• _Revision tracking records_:
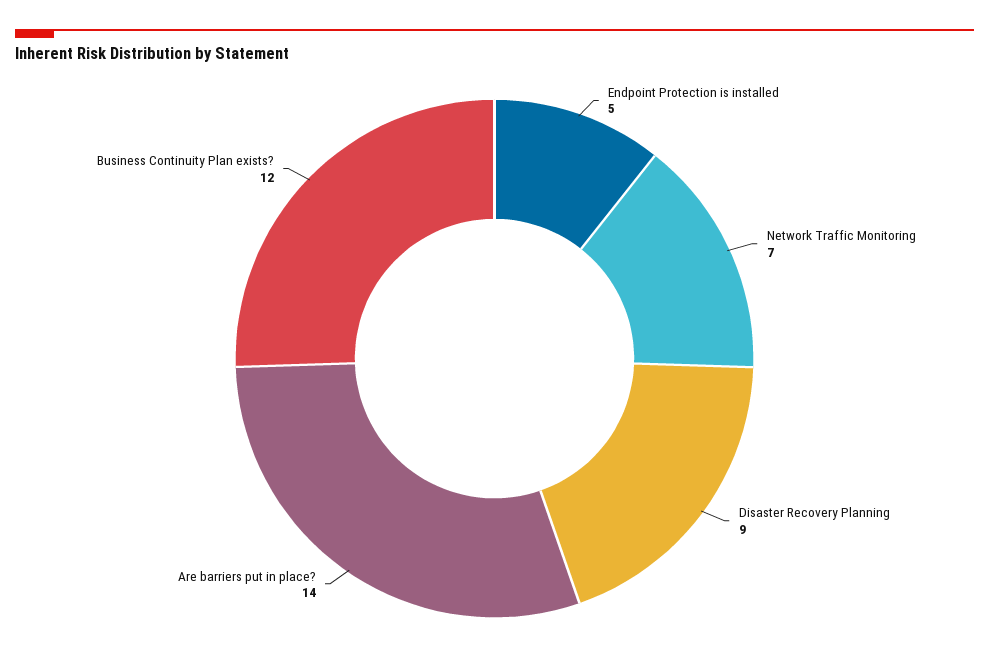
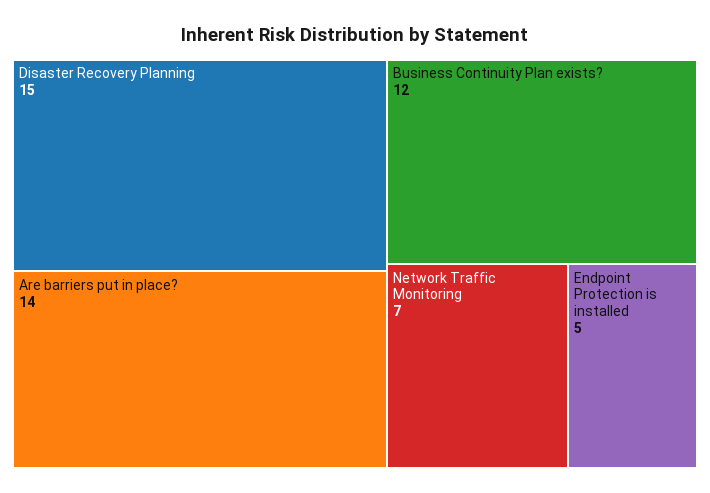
  {
    "Endpoint Protection is installed": 5,
    "Network Traffic Monitoring": 7,
-   "Disaster Recovery Planning": 9,
+   "Disaster Recovery Planning": 15,
    "Are barriers put in place?": 14,
    "Business Continuity Plan exists?": 12
  }

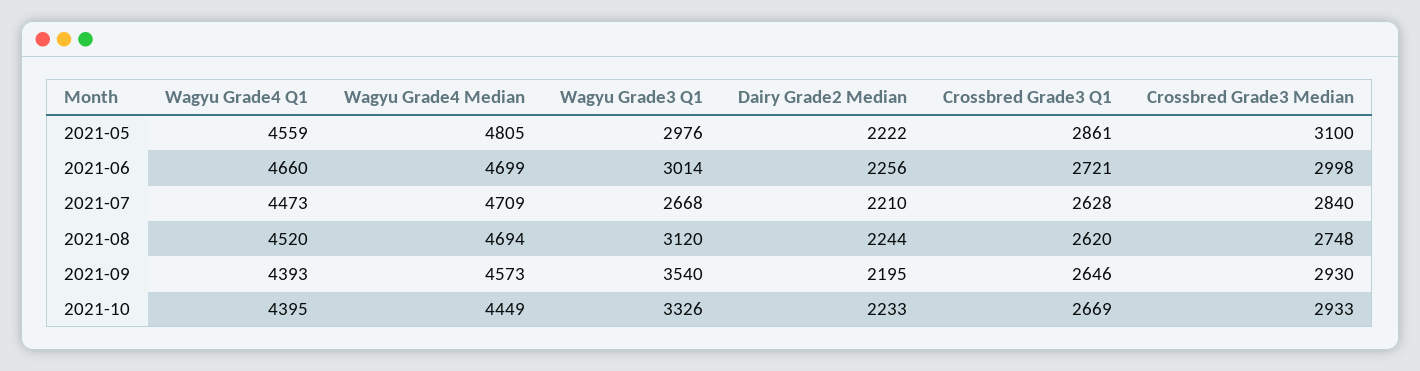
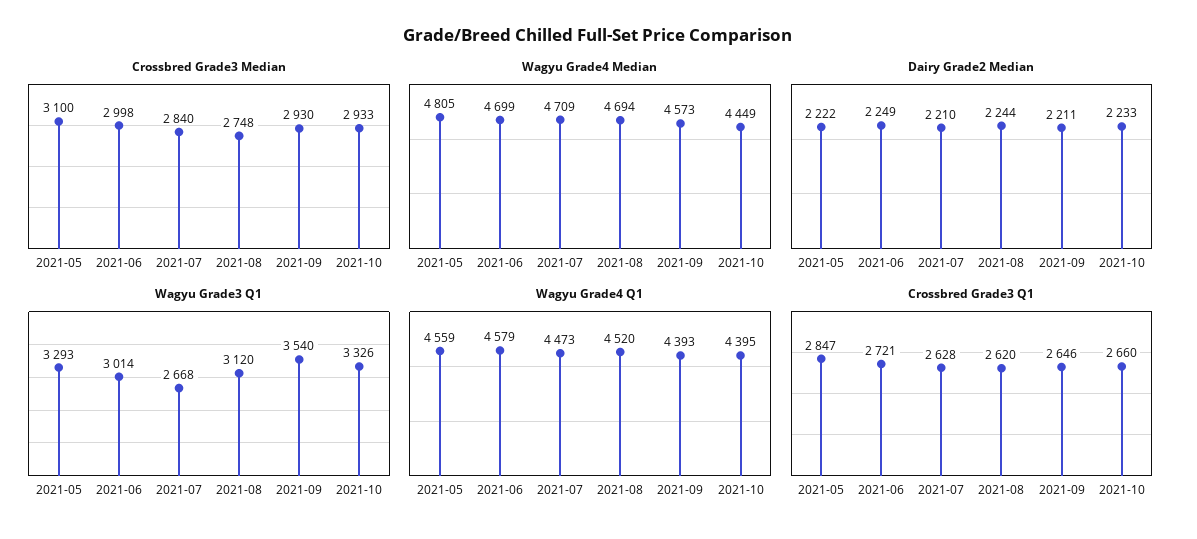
  {
    "Wagyu Grade4 Q1": {
      "2021-05": 4559,
-     "2021-06": 4660,
+     "2021-06": 4579,
      "2021-07": 4473,
      "2021-08": 4520,
      "2021-09": 4393,
      "2021-10": 4395
    },
    "Wagyu Grade4 Median": {
      "2021-05": 4805,
      "2021-06": 4699,
      "2021-07": 4709,
      "2021-08": 4694,
      "2021-09": 4573,
      "2021-10": 4449
    },
    "Wagyu Grade3 Q1": {
-     "2021-05": 2976,
+     "2021-05": 3293,
      "2021-06": 3014,
      "2021-07": 2668,
      "2021-08": 3120,
      "2021-09": 3540,
      "2021-10": 3326
    },
    "Dairy Grade2 Median": {
      "2021-05": 2222,
-     "2021-06": 2256,
+     "2021-06": 2249,
      "2021-07": 2210,
      "2021-08": 2244,
-     "2021-09": 2195,
+     "2021-09": 2211,
      "2021-10": 2233
    },
    "Crossbred Grade3 Q1": {
-     "2021-05": 2861,
+     "2021-05": 2847,
      "2021-06": 2721,
      "2021-07": 2628,
      "2021-08": 2620,
      "2021-09": 2646,
-     "2021-10": 2669
+     "2021-10": 2660
    },
    "Crossbred Grade3 Median": {
      "2021-05": 3100,
      "2021-06": 2998,
      "2021-07": 2840,
      "2021-08": 2748,
      "2021-09": 2930,
      "2021-10": 2933
    }
  }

• _To do_: Give the data above again, exactly and completely. No pictures go in.

• _Exercise response_:
  {
    "Endpoint Protection is installed": 5,
    "Network Traffic Monitoring": 7,
-   "Disaster Recovery Planning": 9,
+   "Disaster Recovery Planning": 15,
    "Are barriers put in place?": 14,
    "Business Continuity Plan exists?": 12
  }

  {
    "Wagyu Grade4 Q1": {
      "2021-05": 4559,
-     "2021-06": 4660,
+     "2021-06": 4579,
      "2021-07": 4473,
      "2021-08": 4520,
      "2021-09": 4393,
      "2021-10": 4395
    },
    "Wagyu Grade4 Median": {
      "2021-05": 4805,
      "2021-06": 4699,
      "2021-07": 4709,
      "2021-08": 4694,
      "2021-09": 4573,
      "2021-10": 4449
    },
    "Wagyu Grade3 Q1": {
-     "2021-05": 2976,
+     "2021-05": 3293,
      "2021-06": 3014,
      "2021-07": 2668,
      "2021-08": 3120,
      "2021-09": 3540,
      "2021-10": 3326
    },
    "Dairy Grade2 Median": {
      "2021-05": 2222,
-     "2021-06": 2256,
+     "2021-06": 2249,
      "2021-07": 2210,
      "2021-08": 2244,
-     "2021-09": 2195,
+     "2021-09": 2211,
      "2021-10": 2233
    },
    "Crossbred Grade3 Q1": {
-     "2021-05": 2861,
+     "2021-05": 2847,
      "2021-06": 2721,
      "2021-07": 2628,
      "2021-08": 2620,
      "2021-09": 2646,
-     "2021-10": 2669
+     "2021-10": 2660
    },
    "Crossbred Grade3 Median": {
      "2021-05": 3100,
      "2021-06": 2998,
      "2021-07": 2840,
      "2021-08": 2748,
      "2021-09": 2930,
      "2021-10": 2933
    }
  }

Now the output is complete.